The identification of a robust pharmacodynamic (PD) marker for direct target hitting has been challenging, largely due to the fact that there are no good commercially available antibodies to the autophosphorylation sites (Tyr779, Tyr821, and Tyr866). Interestingly, while some of the less selective AXL inhibitors may also indirectly lead to a marked reduction in phosphorylation of the Tyr702 site [117], more selective inhibitors such as BGB324 and S49076 do not [118, 119]. The implications of these different patterns of inhibition of the phosphosites in terms of downstream signaling remain to be determined. Good and specific antibodies for each docking site are also lacking, which precludes a precise molecular analysis of AXL phosphorylation status.

The activation of multiple signaling cascades, together with the fact that many if not all of these pathways are also downstream of other RTKs, excludes the use of phosphorylation of downstream molecules such as AKT. It is possible, however, that further insight into the impact of AXL-specific compounds on signaling via in depth phospho-proteomic studies would provide useful, specific, PD biomarkers.

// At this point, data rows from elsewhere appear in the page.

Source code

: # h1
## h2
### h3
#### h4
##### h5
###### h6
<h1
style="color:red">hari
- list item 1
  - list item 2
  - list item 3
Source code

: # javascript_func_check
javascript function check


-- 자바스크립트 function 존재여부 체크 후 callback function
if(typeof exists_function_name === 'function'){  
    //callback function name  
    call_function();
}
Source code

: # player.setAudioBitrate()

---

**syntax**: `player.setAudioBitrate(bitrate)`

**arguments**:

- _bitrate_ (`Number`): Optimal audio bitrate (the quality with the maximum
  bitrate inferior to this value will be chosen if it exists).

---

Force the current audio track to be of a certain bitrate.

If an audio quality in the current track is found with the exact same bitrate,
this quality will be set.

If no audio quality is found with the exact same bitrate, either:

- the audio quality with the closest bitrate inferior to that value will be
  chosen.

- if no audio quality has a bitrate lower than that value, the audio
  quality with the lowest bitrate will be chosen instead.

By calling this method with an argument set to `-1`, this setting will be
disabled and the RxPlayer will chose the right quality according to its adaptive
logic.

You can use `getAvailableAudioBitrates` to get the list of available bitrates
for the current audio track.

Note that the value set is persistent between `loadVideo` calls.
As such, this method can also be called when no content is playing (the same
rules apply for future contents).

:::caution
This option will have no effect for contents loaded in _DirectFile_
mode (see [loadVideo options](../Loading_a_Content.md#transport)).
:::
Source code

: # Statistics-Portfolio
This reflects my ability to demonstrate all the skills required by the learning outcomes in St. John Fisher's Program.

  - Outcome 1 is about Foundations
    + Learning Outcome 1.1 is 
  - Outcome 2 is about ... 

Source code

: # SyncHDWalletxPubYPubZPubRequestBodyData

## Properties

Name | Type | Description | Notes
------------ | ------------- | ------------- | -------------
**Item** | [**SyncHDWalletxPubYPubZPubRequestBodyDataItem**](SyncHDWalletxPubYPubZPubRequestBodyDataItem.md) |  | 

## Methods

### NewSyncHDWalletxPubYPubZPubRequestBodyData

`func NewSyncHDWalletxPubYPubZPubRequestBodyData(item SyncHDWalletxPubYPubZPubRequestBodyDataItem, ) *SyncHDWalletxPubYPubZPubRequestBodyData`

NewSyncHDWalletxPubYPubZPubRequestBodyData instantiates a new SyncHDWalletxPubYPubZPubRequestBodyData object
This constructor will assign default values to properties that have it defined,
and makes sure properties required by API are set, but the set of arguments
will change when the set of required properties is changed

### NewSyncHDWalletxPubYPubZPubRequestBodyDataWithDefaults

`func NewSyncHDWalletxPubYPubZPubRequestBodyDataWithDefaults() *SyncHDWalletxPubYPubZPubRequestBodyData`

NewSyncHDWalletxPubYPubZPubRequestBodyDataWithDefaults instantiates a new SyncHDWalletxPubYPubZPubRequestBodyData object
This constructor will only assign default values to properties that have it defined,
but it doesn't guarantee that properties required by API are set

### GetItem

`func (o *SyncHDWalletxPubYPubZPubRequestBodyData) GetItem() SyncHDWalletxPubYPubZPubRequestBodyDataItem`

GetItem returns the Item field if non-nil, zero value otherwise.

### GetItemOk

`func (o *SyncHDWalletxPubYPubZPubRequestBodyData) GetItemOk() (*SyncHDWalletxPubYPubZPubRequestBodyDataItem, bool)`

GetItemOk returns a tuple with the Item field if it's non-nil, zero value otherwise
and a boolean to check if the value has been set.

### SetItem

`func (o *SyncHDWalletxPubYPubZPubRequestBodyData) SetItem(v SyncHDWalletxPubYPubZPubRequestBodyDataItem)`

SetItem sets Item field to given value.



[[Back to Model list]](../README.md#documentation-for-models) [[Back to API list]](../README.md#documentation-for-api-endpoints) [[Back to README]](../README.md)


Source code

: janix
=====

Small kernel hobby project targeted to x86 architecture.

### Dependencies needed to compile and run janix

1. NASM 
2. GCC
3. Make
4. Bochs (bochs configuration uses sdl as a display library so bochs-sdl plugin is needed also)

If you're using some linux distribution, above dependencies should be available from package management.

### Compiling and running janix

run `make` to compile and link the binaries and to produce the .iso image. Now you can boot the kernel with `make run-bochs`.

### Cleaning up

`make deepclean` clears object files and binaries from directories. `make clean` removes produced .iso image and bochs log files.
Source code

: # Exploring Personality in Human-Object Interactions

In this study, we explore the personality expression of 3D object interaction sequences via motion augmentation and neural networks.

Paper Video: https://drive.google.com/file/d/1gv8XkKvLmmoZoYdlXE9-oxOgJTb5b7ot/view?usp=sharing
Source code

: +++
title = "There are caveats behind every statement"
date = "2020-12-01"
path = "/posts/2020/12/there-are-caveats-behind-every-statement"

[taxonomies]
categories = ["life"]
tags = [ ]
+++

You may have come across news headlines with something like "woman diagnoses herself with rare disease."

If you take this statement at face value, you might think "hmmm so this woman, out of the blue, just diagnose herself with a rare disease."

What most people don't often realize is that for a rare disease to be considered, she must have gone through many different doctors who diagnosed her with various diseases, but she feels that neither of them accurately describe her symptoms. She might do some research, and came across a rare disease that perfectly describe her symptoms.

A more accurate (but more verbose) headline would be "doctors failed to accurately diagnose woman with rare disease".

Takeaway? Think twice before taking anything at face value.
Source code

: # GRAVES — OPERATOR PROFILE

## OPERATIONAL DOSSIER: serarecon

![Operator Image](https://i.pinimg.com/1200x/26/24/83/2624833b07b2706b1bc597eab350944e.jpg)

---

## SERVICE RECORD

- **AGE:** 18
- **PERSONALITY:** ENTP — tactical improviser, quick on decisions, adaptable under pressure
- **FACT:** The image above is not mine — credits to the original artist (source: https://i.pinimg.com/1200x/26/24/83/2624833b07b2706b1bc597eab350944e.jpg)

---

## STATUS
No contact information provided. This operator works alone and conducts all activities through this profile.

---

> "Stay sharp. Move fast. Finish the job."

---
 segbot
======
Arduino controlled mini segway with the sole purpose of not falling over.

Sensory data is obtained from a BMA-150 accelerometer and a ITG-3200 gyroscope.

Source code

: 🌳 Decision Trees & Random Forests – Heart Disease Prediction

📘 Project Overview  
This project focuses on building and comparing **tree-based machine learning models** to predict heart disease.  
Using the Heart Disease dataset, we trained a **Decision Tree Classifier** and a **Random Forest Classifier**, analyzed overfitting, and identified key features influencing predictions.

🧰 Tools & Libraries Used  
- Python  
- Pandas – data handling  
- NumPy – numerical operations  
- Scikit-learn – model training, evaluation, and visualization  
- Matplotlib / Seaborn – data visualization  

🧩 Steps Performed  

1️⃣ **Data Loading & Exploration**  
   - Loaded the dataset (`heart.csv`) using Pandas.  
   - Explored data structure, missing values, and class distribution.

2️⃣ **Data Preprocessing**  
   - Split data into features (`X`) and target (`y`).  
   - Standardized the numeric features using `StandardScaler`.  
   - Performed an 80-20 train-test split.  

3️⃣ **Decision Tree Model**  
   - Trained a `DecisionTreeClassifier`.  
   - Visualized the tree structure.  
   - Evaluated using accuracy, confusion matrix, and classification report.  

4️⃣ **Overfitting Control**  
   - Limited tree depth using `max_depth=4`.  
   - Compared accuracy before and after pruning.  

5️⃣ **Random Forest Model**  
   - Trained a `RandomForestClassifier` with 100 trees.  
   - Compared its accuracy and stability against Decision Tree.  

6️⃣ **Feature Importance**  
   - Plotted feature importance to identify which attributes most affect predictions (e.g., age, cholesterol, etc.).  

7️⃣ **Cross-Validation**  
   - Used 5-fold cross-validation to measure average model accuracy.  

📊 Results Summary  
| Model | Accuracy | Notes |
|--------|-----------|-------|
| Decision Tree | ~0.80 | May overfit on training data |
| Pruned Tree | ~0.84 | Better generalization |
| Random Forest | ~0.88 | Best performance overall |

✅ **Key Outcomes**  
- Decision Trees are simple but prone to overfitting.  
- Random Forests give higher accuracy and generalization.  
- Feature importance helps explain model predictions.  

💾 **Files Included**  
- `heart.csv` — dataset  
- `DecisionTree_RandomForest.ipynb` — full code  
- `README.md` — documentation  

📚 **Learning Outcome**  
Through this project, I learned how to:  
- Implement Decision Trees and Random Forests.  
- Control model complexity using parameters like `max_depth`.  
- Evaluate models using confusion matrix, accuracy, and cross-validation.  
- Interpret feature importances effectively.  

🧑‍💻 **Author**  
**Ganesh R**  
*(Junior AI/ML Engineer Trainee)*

Predictive Biomarkers of Response

The expression levels of AXL, and to a lesser extent GAS6, are described as broad markers of poor prognosis [6, 120]. In AXL-driven clinical trials, AXL and GAS6 expression levels are used to select AXL-positive populations. What threshold of AXL/GAS6 expression or whether a specific molecular context is associated with a better clinical response is still an open question. The comparison of responders and non-responders from the ongoing BGB324 and S49076 clinical trials will likely be very informative.


Resistance to conventional and targeted therapy is a major cause of failure of anticancer treatment. Further understanding of resistance mechanisms and identification of specific targets driving this resistance will allow development of compounds able to selectively kill the drug tolerant population and avoid disease recurrence. TAM receptors, in particular AXL, have emerged as key mediators of innate and acquired drug resistance in multiple cancer types, from both hematological and epithelial origins. As a consequence, several multi-kinase inhibitors have been repurposed to target AXL in the clinic to reverse resistance. Importantly, the role of AXL in dampening the immune response has led to promising novel therapeutic strategies combining AXL targeting compounds with immune checkpoint inhibitors. In conclusion, AXL has become an attractive target for anticancer treatment, most specifically in combination. More AXL-specific inhibitors are now being developed and will hopefully provide novel strategies to overcome drug resistance using well-tolerated drugs capable of being used in combination. The identification of robust biomarkers of activity and response for these novel molecules will be required for appropriate patient stratification and optimal clinical benefit.